Something closely analogous is true with the H-bomb. It so happens that a mixture of deuterium and tritium is the most highly inflammable atomic fuel on earth. It yields 3.5 times the energy of deuterium and about twice the energy of tritium when they are burned individually. Most important of all, the deuterium-tritium mixture, known as D-T, ignites much faster than either deuterium or tritium by themselves. For example, the D-T combination ignites 25 times faster than deuterium alone at a temperature of 100,000,000 degrees, and the ignition time is fully 37.5 times faster than for deuterium at 150,000,000 degrees.
The published technical data show that at a temperature of 50 million degrees the D-T mixture ignites in only 10 microseconds, or 20 times faster than deuterium alone. At 75 million degrees it takes only 3 microseconds, as against 40 for deuterium, while at 100 million degrees it needs only 1.2 microseconds to catch fire, a time, as we have seen, only 0.1 microsecond longer than it took the wartime A-bomb to fly apart. Since the latter held together for 1.1 microseconds at a temperature of about 50 million degrees, it is reasonable to assume that the improved and more efficient models generate a temperature at least twice as high, and that this is done by holding them together for about 1.2 microseconds.
It can thus be deduced that the only feasible H-bomb is one in which a relatively small amount of a deuterium-tritium mixture will serve as additional superkindling, to boost the kindling supplied by the improved model A-bomb, for lighting a fire with a vast quantity of deuterium. This, it appears, is the real secret of the H-bomb, which is really no secret at all, since all the deductions here presented are arrived at on the basis of data widely known to scientists everywhere, including Russia. And since it is no secret from the Russians, whom the arch-traitor Fuchs has supplied with the details still classified top secret, the American people are certainly entitled to the known facts, so vitally necessary for an intelligent understanding of one of the most important problems facing them today.

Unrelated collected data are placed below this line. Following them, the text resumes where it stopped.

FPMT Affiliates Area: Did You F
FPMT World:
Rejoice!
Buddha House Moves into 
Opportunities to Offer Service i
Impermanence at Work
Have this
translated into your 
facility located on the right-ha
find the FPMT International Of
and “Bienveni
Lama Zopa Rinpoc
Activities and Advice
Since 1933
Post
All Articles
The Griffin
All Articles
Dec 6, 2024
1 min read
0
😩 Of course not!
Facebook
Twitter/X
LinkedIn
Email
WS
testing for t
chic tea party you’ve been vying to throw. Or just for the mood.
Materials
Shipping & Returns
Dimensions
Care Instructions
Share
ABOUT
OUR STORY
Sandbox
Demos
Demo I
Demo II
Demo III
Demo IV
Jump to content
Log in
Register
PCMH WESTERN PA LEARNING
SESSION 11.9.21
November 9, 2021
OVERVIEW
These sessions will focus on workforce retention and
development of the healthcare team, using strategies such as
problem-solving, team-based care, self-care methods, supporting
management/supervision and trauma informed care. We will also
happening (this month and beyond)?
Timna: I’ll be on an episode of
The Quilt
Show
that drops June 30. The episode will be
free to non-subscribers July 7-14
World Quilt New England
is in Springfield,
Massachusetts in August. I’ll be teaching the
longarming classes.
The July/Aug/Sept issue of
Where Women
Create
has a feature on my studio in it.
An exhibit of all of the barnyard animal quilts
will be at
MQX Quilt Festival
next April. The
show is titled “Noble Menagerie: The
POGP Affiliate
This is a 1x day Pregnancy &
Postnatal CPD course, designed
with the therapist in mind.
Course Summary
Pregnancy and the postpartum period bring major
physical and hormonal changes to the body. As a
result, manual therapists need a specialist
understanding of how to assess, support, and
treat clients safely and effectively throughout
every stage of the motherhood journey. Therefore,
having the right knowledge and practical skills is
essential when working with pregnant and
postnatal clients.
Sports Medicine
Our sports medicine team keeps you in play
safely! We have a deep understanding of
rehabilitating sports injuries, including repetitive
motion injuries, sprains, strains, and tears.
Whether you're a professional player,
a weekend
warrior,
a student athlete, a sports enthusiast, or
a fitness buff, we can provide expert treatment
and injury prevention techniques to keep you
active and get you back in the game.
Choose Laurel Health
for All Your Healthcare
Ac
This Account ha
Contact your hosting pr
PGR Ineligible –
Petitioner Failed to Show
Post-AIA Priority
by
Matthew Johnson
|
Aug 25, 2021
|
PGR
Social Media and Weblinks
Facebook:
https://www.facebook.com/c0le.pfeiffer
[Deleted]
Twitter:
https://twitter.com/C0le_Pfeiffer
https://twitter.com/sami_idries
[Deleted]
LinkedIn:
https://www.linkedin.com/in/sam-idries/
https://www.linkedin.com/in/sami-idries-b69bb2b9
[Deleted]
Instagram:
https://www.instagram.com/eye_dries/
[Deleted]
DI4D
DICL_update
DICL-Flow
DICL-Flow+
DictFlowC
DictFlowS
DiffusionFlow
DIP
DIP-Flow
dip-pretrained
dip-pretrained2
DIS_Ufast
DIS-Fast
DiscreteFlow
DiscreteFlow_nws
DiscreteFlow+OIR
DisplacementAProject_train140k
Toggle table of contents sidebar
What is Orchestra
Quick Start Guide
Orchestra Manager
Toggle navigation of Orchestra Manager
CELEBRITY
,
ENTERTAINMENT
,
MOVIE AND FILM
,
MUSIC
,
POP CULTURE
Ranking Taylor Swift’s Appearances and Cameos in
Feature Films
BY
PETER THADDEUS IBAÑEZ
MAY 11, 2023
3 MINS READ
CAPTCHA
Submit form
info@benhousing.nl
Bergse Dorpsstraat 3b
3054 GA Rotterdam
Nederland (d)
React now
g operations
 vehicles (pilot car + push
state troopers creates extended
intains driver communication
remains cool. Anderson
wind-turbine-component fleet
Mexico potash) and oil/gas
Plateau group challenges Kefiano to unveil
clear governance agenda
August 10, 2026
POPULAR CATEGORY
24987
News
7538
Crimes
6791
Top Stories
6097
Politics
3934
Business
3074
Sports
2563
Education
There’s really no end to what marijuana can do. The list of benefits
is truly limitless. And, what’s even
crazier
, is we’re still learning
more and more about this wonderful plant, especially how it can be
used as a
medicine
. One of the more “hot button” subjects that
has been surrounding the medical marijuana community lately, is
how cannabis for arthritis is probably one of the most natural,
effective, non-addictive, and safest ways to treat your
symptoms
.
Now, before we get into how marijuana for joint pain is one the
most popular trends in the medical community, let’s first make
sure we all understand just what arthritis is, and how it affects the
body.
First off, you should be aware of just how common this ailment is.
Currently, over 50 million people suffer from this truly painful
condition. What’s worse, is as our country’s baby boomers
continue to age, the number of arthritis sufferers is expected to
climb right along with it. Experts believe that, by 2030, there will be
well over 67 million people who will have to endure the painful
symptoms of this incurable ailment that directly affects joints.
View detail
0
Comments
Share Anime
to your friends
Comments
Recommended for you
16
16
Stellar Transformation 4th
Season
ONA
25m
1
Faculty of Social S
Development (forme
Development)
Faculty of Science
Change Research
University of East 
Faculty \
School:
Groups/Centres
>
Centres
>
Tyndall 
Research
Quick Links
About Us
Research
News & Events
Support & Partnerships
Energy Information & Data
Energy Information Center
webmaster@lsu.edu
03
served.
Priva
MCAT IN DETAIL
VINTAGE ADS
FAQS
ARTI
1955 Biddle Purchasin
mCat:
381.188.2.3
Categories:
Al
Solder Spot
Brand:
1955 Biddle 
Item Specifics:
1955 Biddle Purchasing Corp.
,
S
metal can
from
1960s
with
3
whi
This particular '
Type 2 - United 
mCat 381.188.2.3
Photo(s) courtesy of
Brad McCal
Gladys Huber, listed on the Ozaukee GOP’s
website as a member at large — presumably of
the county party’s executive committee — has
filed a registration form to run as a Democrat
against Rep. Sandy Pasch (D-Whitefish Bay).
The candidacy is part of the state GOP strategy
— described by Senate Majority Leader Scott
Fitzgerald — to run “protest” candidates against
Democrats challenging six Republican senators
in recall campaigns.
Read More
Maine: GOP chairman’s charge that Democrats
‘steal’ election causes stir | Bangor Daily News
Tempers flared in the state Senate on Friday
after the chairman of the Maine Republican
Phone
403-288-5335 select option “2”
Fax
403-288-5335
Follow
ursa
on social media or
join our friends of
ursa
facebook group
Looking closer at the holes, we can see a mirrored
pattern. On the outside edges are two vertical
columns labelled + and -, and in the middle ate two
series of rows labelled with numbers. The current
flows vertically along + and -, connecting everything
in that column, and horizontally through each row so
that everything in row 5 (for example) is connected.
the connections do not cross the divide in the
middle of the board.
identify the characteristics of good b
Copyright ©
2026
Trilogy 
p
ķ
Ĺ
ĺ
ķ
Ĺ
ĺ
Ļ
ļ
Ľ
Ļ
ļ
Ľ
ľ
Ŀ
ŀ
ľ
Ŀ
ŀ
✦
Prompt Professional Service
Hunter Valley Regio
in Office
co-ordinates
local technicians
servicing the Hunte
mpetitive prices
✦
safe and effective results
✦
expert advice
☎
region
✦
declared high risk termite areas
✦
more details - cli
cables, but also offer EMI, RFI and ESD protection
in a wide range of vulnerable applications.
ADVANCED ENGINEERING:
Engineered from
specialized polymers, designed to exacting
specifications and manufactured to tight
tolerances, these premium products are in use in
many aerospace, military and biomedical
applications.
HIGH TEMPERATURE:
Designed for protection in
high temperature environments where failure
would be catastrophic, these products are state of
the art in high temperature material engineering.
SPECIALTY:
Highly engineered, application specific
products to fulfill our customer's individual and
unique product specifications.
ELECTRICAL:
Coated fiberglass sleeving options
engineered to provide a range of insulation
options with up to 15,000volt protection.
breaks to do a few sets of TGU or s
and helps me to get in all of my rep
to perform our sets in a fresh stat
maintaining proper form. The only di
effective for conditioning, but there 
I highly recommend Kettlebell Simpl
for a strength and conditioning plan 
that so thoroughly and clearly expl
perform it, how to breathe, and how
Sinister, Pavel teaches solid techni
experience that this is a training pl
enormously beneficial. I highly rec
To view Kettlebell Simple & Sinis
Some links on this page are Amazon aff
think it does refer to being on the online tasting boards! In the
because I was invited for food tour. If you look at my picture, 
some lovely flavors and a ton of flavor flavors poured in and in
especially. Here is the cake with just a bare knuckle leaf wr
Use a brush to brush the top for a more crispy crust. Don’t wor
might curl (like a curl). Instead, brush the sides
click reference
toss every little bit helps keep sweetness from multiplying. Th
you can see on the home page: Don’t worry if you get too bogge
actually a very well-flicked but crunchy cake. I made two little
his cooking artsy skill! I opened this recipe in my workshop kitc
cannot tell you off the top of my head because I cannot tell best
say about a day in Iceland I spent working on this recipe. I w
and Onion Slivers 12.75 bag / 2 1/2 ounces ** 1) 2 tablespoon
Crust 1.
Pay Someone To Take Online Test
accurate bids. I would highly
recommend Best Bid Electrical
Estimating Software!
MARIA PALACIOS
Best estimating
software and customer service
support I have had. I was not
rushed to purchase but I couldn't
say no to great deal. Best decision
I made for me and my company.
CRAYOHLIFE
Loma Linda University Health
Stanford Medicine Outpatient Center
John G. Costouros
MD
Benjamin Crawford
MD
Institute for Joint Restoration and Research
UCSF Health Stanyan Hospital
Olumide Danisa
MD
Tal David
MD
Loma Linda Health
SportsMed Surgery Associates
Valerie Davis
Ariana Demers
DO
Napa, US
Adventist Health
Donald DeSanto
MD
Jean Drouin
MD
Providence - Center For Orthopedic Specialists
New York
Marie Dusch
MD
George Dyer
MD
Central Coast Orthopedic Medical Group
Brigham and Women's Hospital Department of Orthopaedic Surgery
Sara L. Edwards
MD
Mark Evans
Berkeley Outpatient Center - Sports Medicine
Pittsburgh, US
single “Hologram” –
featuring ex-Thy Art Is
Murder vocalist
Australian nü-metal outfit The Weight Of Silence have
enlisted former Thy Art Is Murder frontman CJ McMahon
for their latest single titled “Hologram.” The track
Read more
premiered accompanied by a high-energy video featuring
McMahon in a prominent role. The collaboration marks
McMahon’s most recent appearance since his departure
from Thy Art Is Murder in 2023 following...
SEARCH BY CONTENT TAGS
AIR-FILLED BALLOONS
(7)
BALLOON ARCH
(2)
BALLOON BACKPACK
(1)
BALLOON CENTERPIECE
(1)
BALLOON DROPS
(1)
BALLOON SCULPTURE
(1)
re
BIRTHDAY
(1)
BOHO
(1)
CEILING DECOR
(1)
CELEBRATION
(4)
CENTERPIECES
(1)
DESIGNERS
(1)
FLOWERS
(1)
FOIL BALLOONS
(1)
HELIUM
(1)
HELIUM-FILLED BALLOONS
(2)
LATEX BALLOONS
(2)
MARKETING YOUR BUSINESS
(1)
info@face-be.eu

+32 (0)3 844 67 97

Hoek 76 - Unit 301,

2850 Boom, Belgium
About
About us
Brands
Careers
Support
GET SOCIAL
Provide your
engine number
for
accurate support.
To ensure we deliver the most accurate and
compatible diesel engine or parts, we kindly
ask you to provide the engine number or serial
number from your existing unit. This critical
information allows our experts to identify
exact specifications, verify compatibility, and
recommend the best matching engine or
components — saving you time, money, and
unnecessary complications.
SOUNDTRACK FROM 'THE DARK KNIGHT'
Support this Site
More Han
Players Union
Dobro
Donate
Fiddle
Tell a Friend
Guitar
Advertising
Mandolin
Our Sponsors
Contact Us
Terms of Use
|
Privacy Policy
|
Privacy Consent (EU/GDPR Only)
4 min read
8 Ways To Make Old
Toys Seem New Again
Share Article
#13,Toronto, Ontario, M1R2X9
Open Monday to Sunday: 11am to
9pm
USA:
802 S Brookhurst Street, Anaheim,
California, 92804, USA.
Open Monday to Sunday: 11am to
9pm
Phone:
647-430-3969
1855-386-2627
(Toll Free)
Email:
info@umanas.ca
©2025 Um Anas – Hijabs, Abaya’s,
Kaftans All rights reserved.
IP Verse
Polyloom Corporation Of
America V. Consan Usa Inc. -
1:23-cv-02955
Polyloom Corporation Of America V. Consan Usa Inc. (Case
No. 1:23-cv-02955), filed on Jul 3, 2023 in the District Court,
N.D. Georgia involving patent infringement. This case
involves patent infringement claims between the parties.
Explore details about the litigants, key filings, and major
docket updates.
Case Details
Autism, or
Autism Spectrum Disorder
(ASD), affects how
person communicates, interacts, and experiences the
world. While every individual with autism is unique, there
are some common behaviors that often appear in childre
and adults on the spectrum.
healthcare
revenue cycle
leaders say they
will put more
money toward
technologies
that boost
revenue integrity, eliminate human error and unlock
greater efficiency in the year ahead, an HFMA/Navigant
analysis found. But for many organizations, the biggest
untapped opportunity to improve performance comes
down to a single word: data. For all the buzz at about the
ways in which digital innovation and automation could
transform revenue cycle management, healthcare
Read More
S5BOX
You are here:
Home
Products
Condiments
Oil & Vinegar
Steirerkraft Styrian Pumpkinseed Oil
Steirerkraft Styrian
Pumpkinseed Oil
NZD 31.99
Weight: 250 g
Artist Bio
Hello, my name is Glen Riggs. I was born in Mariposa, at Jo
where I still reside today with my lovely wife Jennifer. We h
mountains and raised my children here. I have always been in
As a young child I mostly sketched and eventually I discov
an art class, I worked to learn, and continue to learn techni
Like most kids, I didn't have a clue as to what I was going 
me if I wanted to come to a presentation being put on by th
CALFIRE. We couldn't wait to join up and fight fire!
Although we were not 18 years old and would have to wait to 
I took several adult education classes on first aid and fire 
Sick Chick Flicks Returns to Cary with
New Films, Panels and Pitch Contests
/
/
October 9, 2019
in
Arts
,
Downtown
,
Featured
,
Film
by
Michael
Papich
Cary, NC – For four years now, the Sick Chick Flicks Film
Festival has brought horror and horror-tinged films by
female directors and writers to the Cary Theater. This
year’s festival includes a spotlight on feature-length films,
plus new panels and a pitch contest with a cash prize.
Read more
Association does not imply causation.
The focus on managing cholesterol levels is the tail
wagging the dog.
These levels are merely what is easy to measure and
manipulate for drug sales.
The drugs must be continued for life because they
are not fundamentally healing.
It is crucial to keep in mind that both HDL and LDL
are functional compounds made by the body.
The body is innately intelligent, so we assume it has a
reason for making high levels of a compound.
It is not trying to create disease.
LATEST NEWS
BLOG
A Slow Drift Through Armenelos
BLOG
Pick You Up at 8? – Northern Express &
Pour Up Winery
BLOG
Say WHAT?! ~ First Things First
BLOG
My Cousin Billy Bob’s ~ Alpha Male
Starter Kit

A deuterium bomb with a D-T booster would become a certainty if the temperature of the A-bomb trigger could be raised to 150 million or, better still, to 200 million degrees. At the former temperature the D-T superkindling ignites in 0.38 microseconds; at the higher temperature the ignition time goes down to as low as 0.28 microseconds. Now, the D-T mixture releases four times as much energy as plutonium, and the faster the time in which energy is released, the higher goes the temperature. Since four times as much energy is released at a rate four times faster than in the wartime model A-bomb, it is not unreasonable to assume that the temperature generated would be high enough to ignite the green wood in the bomb—its load of deuterium.